- [TRAVAIL À FAIRE]:
(a) Renvoyez mot pour mot tout ce qui va de « Le secteur reprend » jusqu'à « 41 507 hectares. » dans l'extrait sur le vignoble de La Rioja.
(b) Reprenez le texte sur le vignoble de La Rioja là où il s'arrête et poursuivez-le.

- [EXTRAIT]:
┏━━

Le secteur reprend alors lentement avec, par conséquent, une augmentation de la superficie cultivée. Dans les vingt dernières années du siècle passé, on avait dépassé 35 000 hectares. Ainsi, la superficie vitivinicole de la DOCa Rioja, qui comprend les territoires du Pays Basque et de Navarre, était de 39 349 hectares en 1983, de 46 972 hectares en 1990 et 63 474 hectares en 2004. Si l’on considère exclusivement le territoire de la Communauté autonome de La Rioja, la superficie du vignoble atteint 41 507 hectares.

L’objectif de ce travail est de connaître les facteurs topographiques, géomorphologiques et édaphologiques de l’organisation spatiale du vignoble dans La Rioja Alta. Il est évident que dans les espaces habités, ce sont les facteurs historiques, sociaux ou économiques qui expliquent ces paysages. Il ne faut cependant pas oublier que dans certains de ces espaces, notamment dans les paysages agricoles, il existe encore des éléments du milieu rural qui expliquent leur organisation. Aujourd’hui encore, le vignoble exige des conditions environnementales très précises, liées au climat et au sol, pour produire un vin de qualité que le consommateur expert peut facilement identifier. Ceci limite sa culture commerciale à des espaces très concrets (Fabbri, 2002). Arnáez et al. (2006) indiquent que l’espace joue un rôle important pour le vignoble. La délocalisation de sa culture par rapport aux meilleures enclaves peut avoir des répercussions très importantes sur la qualité du vin, ainsi que des conséquences socioéconomiques évidentes.

┗━━

- [DONNÉES PRÉSENTÉES]:
┏━━

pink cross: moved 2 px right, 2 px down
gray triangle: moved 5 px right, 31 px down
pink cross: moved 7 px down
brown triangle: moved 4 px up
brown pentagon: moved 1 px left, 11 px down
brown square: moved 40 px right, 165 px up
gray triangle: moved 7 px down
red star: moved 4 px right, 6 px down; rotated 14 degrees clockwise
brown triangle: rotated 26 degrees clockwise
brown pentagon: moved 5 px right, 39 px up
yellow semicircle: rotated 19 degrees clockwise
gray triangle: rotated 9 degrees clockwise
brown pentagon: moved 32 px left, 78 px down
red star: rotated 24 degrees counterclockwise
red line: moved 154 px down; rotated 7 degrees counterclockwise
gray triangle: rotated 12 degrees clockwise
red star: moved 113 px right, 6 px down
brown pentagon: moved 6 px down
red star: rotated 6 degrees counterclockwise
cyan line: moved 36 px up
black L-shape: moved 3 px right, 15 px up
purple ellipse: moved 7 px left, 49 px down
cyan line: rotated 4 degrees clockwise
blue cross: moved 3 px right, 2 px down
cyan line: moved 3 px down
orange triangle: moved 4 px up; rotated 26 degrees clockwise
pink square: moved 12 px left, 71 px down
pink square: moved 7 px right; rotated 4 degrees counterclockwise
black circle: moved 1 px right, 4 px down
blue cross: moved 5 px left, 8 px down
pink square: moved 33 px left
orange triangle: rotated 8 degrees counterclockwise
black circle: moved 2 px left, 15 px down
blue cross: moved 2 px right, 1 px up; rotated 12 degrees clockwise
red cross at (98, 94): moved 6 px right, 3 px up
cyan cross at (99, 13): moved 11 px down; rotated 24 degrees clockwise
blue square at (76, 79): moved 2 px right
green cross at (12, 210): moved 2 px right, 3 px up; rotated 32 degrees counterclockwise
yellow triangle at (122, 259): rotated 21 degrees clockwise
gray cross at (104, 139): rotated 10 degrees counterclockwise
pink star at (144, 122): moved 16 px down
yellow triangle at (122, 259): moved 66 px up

┗━━

- [RÉPONSES AUX EXERCICES]:
(a)
Le secteur reprend alors lentement avec, par conséquent, une augmentation de la superficie cultivée. Dans les vingt dernières années du siècle passé, on avait dépassé 35 000 hectares. Ainsi, la superficie vitivinicole de la DOCa Rioja, qui comprend les territoires du Pays Basque et de Navarre, était de 39 349 hectares en 1983, de 46 972 hectares en 1990 et 63 474 hectares en 2004. Si l’on considère exclusivement le territoire de la Communauté autonome de La Rioja, la superficie du vignoble atteint 41 507 hectares.

(b)
CHAMP D’ÉTUDE

La Rioja Alta, qui a une superficie de 1 136 km2, est une des six régions de la Communauté autonome de La Rioja (Espagne) (Fig. 1). Elle se trouve dans la région la plus à l’est de la Dépression de l’Èbre sur des matériaux tertiaires (grès) et quaternaires (graviers et sables). Une petite partie de la région, celle qui se trouve le plus au nord, inclut des matériaux secondaires, avec une prédominance de calcaires (Montes Obarenes et Sierra de Toloño) et c’est ici que l’on atteint les plus grandes altitudes de la région (Pico del Toloño, 1 264 m).

Fig. 1 Situation du champ d’étude

Fig. 1 Situation du champ d’étude

L’Èbre, un des principaux fleuves de la Péninsule ibérique, débouche sur le versant méditerranéen, traverse La Rioja Alta du nord-ouest au sud-est, arrive à La Rioja par les Conchas de Haro, un défilé escarpé de calcaires secondaires et traverse la région d’une manière sinueuse formant ainsi de beaux exemples de méandres. De plus, trois autres rivières (Tirón, Oja et Najerilla), affluents de l’Èbre, traversent également la région.

Le climat de la Rioja Alta est un climat méditerranéen continental adouci par l’influence des basses pressions atlantiques (Climent, 1994). Ainsi, le champ d’étude est beaucoup plus humide et frais que le secteur Est de La Rioja, qui connaît une amplitude thermique plus importante et des précipitations plus faibles.

Fig. 2. Carte des isothermes de La Rioja Alta

Fig. 2. Carte des isothermes de La Rioja Alta

Comme le montre la figure 2, plus on avance vers le centre de la Dépression, plus les températures sont élevées. Les températures annuelles moyennes varient de 11,3 ºC à Santo Domingo de la Calzada, (639 m d’altitude) à 13,2 ºC à Cenicero, (437 m d’altitude). La carte des isothermes montre que la plus grande partie de La Rioja Alta oscille entre 13 et 11 ºC et l’on enregistre des valeurs inférieures à 10 ºC dans le piémont du Système ibérique.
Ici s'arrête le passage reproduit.